Turkish warplanes destroyed 10 Daesh targets in northern Syria while rebels backed by Turkey seized control of a highway between the key regional towns of Al-Bab and Manbij, the Turkish army said today.
The military moves are part of Turkey’s almost four-month-old “Euphrates Shield” operation to support the Syrian opposition to secure areas of the Turkish-Syrian border that are deemed to be a national security imperative for Ankara.
The Turkish operation seeks to push back both Daesh militants and Kurdish separatists from the PYD, both accused of being connected to terrorist attacks that claimed the lives of Turkish citizens over the past two years.
Today’s statement from the Turkish military said Turkish jets had destroyed seven buildings and three control points used by Daesh in four different parts of the region.
The onslaught followed a Turkish state media report yesterday that Ankara had sent 300 commandos to northern Syria to reinforce the operation.
The Turkish-backed forces are now besieging Al-Bab, the last urban stronghold of Daesh in the northern Aleppo countryside.

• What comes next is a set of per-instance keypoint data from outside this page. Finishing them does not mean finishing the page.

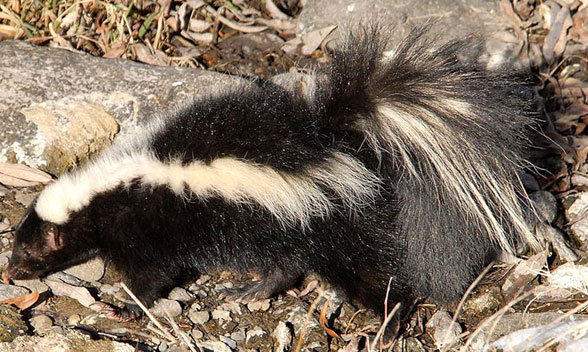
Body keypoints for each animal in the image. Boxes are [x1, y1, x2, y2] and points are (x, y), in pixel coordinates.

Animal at [4, 26, 536, 324]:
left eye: (28, 251)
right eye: (16, 244)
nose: (10, 273)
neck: (105, 191)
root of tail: (324, 144)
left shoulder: (147, 230)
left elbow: (153, 275)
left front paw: (128, 305)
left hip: (286, 220)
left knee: (289, 265)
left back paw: (253, 289)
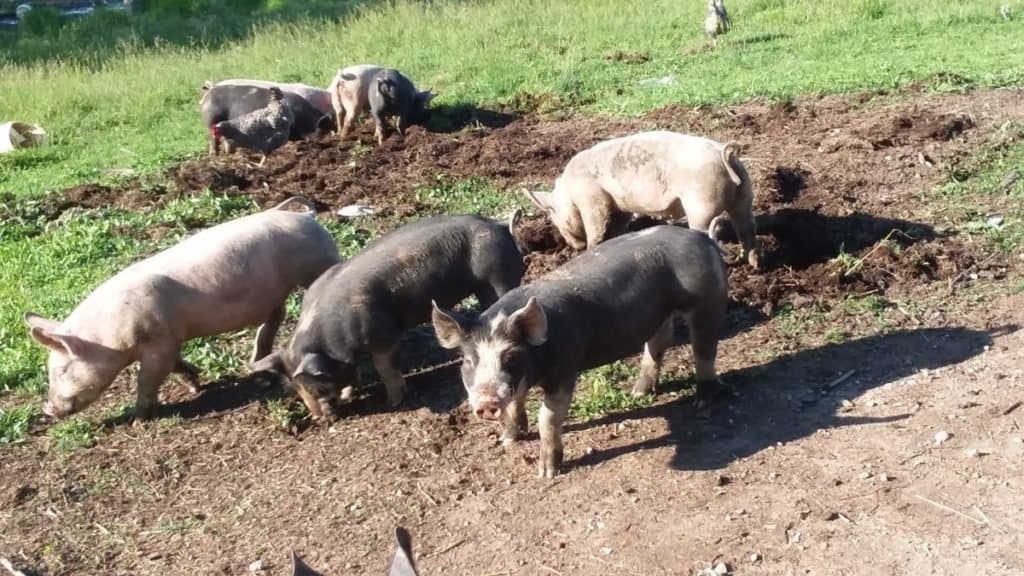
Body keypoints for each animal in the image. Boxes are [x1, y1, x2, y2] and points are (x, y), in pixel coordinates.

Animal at [23, 196, 339, 422]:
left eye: (62, 370)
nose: (48, 410)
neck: (109, 338)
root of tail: (305, 216)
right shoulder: (169, 340)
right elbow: (176, 365)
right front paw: (195, 384)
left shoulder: (159, 342)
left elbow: (147, 380)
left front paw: (139, 419)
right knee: (275, 315)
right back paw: (255, 363)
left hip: (316, 262)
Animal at [245, 211, 520, 416]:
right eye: (296, 390)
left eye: (318, 390)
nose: (320, 418)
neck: (325, 338)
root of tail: (500, 224)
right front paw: (349, 394)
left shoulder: (382, 334)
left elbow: (384, 367)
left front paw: (394, 402)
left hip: (498, 277)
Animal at [430, 224, 729, 475]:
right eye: (469, 360)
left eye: (510, 357)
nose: (487, 403)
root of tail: (701, 237)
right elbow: (514, 405)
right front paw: (507, 440)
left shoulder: (565, 368)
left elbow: (547, 418)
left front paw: (546, 473)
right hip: (659, 314)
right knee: (659, 341)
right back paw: (638, 393)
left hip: (706, 300)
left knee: (704, 349)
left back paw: (702, 401)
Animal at [528, 130, 761, 266]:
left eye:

Their advance will potentially pit Turkish forces against both Kurdish fighters and Syrian government forces.
However, Turkey is likely to avoid any direct clashes with the Assad regime, as it is keen not to upset Russia that it has only just mended ties with after shooting down one of Moscow’s jets last year.
Signs that Turkey will avoid fighting with the Assad regime increased last month, when Deputy Prime Minister Numan Kurtulmus told MEMO last month that the operation to take Al-Bab will not extend to relieving east Aleppo, which is currently on the verge of falling.

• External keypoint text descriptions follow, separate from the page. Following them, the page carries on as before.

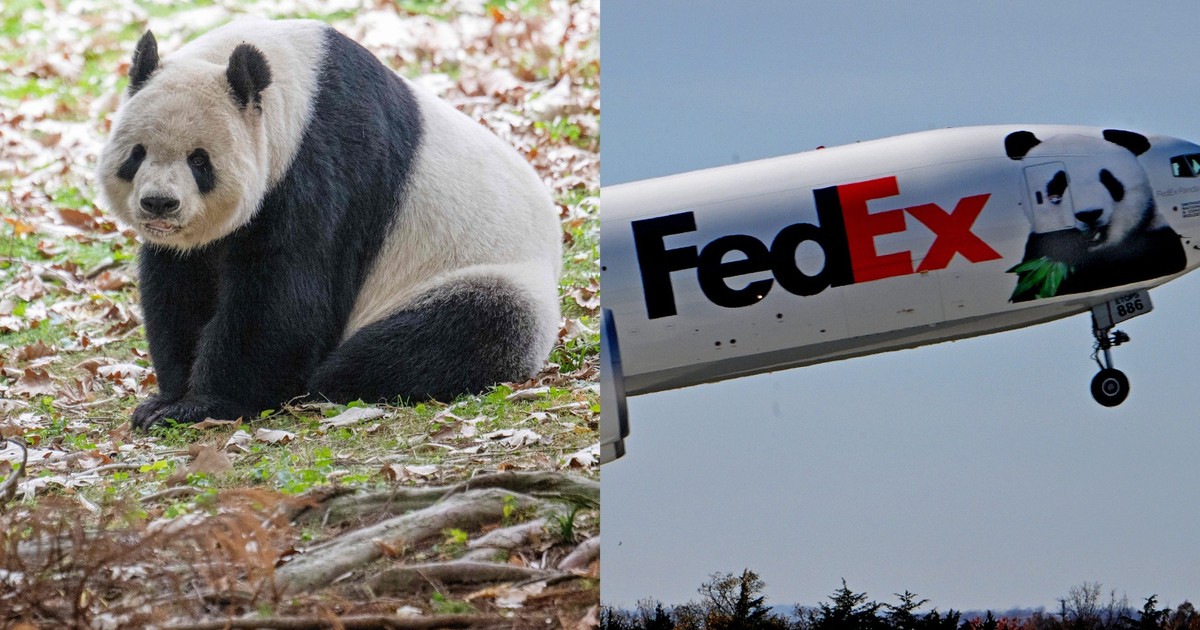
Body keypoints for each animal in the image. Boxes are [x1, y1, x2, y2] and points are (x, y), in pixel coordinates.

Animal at [96, 19, 563, 429]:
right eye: (137, 153)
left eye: (199, 160)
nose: (160, 204)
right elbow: (180, 287)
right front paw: (167, 399)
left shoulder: (322, 169)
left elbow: (284, 296)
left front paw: (203, 404)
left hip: (481, 274)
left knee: (454, 332)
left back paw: (334, 377)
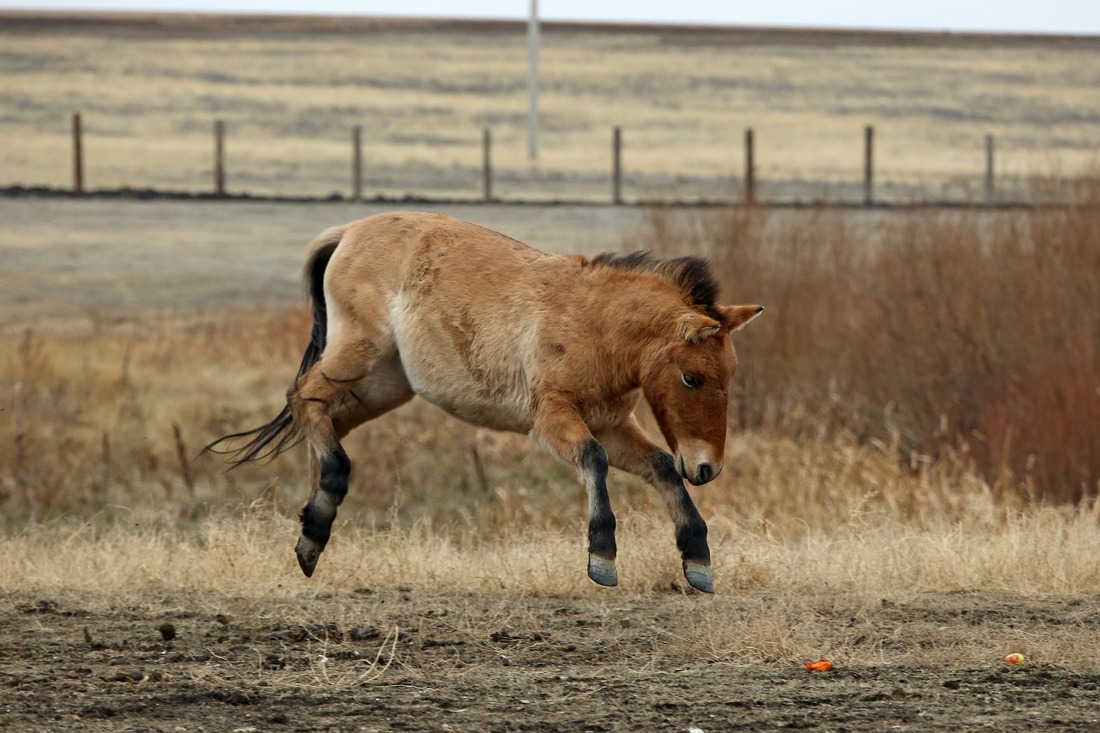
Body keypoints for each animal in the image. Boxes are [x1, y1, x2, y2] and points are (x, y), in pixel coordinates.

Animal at [212, 208, 765, 589]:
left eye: (731, 373)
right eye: (692, 378)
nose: (707, 468)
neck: (592, 323)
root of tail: (347, 231)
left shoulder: (613, 425)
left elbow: (661, 468)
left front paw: (697, 560)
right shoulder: (553, 420)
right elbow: (593, 459)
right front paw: (602, 556)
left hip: (384, 385)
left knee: (325, 420)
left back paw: (313, 531)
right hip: (356, 357)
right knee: (304, 400)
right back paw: (321, 510)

This despite the fact that Aleppo is only a few kilometres from Al-Bab, and a number of Turkish allies are about to face a crushing defeat there.

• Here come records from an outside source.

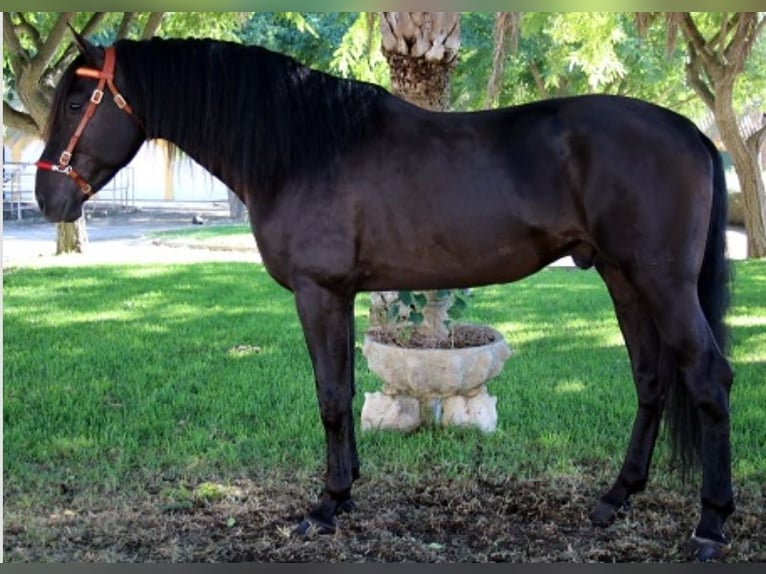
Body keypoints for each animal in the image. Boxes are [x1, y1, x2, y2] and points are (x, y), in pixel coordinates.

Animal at [36, 35, 736, 564]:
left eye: (74, 99)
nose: (48, 198)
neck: (302, 147)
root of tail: (690, 132)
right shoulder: (341, 296)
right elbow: (343, 393)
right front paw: (345, 495)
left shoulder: (318, 294)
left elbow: (328, 396)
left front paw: (324, 507)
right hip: (623, 278)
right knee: (651, 379)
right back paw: (616, 499)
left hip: (661, 282)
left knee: (707, 376)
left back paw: (710, 525)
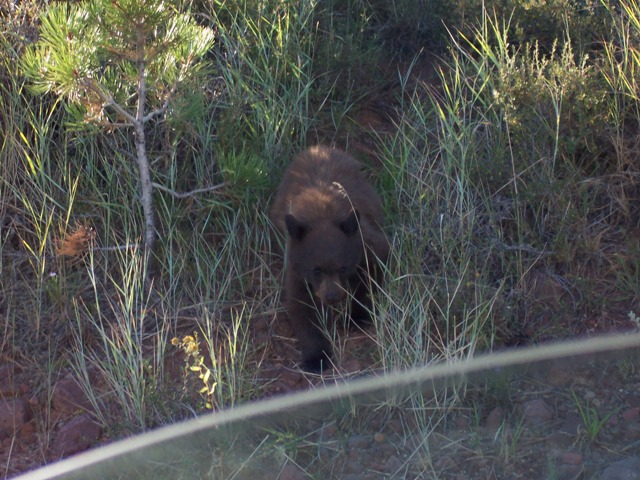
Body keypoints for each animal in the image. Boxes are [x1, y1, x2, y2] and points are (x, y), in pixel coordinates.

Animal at [270, 145, 389, 372]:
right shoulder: (296, 266)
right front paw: (316, 358)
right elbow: (303, 306)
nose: (332, 296)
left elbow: (373, 269)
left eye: (343, 268)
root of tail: (318, 147)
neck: (321, 215)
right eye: (316, 270)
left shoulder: (364, 240)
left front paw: (357, 317)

The army statement said Free Syrian Army (FSA) fighters had to a large extent achieved control over the highway between Al-Bab and Manbij, a town which was wrested from Daesh in August by Kurdish-led forces backed by the United States.
Ankara regards the Kurdish YPG, a key component of those forces, as a hostile group with deep ties to Kurdish militants from the Kurdistan Workers’ Party (PKK) who have fought a three-decade insurgency in Turkey claiming tens of thousands of lives, mostly civilians.
The PKK is classified as a terrorist organisation by Turkey, the United States and the European Union.
Turkish President Recep Tayyip Erdogan has said that Manbij is a target for the “Euphrates Shield” operation after it seizes Al-Bab, definitively closing the door on any hope that the operation might move to relieve beleaguered Aleppo before it falls to the Russia and Iran-backed Assad regime.